• Records from a data source:
--

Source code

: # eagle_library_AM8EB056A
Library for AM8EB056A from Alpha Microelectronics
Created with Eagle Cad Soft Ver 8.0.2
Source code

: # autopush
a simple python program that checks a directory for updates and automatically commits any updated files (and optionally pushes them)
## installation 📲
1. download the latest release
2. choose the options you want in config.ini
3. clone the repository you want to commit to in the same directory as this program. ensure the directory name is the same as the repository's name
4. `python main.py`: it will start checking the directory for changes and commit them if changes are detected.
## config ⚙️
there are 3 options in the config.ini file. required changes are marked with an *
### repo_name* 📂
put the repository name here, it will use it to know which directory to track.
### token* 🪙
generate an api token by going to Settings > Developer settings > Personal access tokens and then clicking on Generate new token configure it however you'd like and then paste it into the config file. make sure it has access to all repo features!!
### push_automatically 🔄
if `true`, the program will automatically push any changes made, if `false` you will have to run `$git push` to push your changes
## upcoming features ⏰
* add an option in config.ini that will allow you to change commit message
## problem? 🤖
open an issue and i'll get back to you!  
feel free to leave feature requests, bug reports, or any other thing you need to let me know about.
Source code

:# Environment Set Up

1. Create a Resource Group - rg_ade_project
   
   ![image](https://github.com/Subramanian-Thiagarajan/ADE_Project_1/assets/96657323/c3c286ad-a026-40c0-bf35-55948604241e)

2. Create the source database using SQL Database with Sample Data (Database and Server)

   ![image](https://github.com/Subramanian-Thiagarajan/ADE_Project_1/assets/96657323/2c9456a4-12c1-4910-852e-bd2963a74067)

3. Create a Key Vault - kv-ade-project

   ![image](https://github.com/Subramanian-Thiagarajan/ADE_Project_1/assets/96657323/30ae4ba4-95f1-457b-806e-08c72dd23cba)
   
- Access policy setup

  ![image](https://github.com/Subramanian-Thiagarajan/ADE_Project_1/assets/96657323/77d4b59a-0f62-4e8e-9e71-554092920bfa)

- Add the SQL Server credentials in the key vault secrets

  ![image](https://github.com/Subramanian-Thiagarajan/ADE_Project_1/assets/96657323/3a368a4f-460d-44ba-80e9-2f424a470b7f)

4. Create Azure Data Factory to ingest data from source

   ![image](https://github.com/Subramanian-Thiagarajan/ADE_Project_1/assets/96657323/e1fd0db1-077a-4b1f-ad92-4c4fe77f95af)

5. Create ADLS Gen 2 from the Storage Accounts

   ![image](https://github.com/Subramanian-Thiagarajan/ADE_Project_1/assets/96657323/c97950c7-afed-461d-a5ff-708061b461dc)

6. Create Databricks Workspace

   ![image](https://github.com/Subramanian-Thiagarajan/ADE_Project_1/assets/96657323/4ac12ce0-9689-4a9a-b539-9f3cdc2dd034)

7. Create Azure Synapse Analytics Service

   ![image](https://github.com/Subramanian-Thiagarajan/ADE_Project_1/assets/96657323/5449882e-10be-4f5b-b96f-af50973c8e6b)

--

• Written task:
All the records above are to be reproduced exactly.

• Reply to the task:
Source code

: # eagle_library_AM8EB056A
Library for AM8EB056A from Alpha Microelectronics
Created with Eagle Cad Soft Ver 8.0.2
Source code

: # autopush
a simple python program that checks a directory for updates and automatically commits any updated files (and optionally pushes them)
## installation 📲
1. download the latest release
2. choose the options you want in config.ini
3. clone the repository you want to commit to in the same directory as this program. ensure the directory name is the same as the repository's name
4. `python main.py`: it will start checking the directory for changes and commit them if changes are detected.
## config ⚙️
there are 3 options in the config.ini file. required changes are marked with an *
### repo_name* 📂
put the repository name here, it will use it to know which directory to track.
### token* 🪙
generate an api token by going to Settings > Developer settings > Personal access tokens and then clicking on Generate new token configure it however you'd like and then paste it into the config file. make sure it has access to all repo features!!
### push_automatically 🔄
if `true`, the program will automatically push any changes made, if `false` you will have to run `$git push` to push your changes
## upcoming features ⏰
* add an option in config.ini that will allow you to change commit message
## problem? 🤖
open an issue and i'll get back to you!  
feel free to leave feature requests, bug reports, or any other thing you need to let me know about.
Source code

:# Environment Set Up

1. Create a Resource Group - rg_ade_project
   
   ![image](https://github.com/Subramanian-Thiagarajan/ADE_Project_1/assets/96657323/c3c286ad-a026-40c0-bf35-55948604241e)

2. Create the source database using SQL Database with Sample Data (Database and Server)

   ![image](https://github.com/Subramanian-Thiagarajan/ADE_Project_1/assets/96657323/2c9456a4-12c1-4910-852e-bd2963a74067)

3. Create a Key Vault - kv-ade-project

   ![image](https://github.com/Subramanian-Thiagarajan/ADE_Project_1/assets/96657323/30ae4ba4-95f1-457b-806e-08c72dd23cba)
   
- Access policy setup

  ![image](https://github.com/Subramanian-Thiagarajan/ADE_Project_1/assets/96657323/77d4b59a-0f62-4e8e-9e71-554092920bfa)

- Add the SQL Server credentials in the key vault secrets

  ![image](https://github.com/Subramanian-Thiagarajan/ADE_Project_1/assets/96657323/3a368a4f-460d-44ba-80e9-2f424a470b7f)

4. Create Azure Data Factory to ingest data from source

   ![image](https://github.com/Subramanian-Thiagarajan/ADE_Project_1/assets/96657323/e1fd0db1-077a-4b1f-ad92-4c4fe77f95af)

5. Create ADLS Gen 2 from the Storage Accounts

   ![image](https://github.com/Subramanian-Thiagarajan/ADE_Project_1/assets/96657323/c97950c7-afed-461d-a5ff-708061b461dc)

6. Create Databricks Workspace

   ![image](https://github.com/Subramanian-Thiagarajan/ADE_Project_1/assets/96657323/4ac12ce0-9689-4a9a-b539-9f3cdc2dd034)

7. Create Azure Synapse Analytics Service

   ![image](https://github.com/Subramanian-Thiagarajan/ADE_Project_1/assets/96657323/5449882e-10be-4f5b-b96f-af50973c8e6b)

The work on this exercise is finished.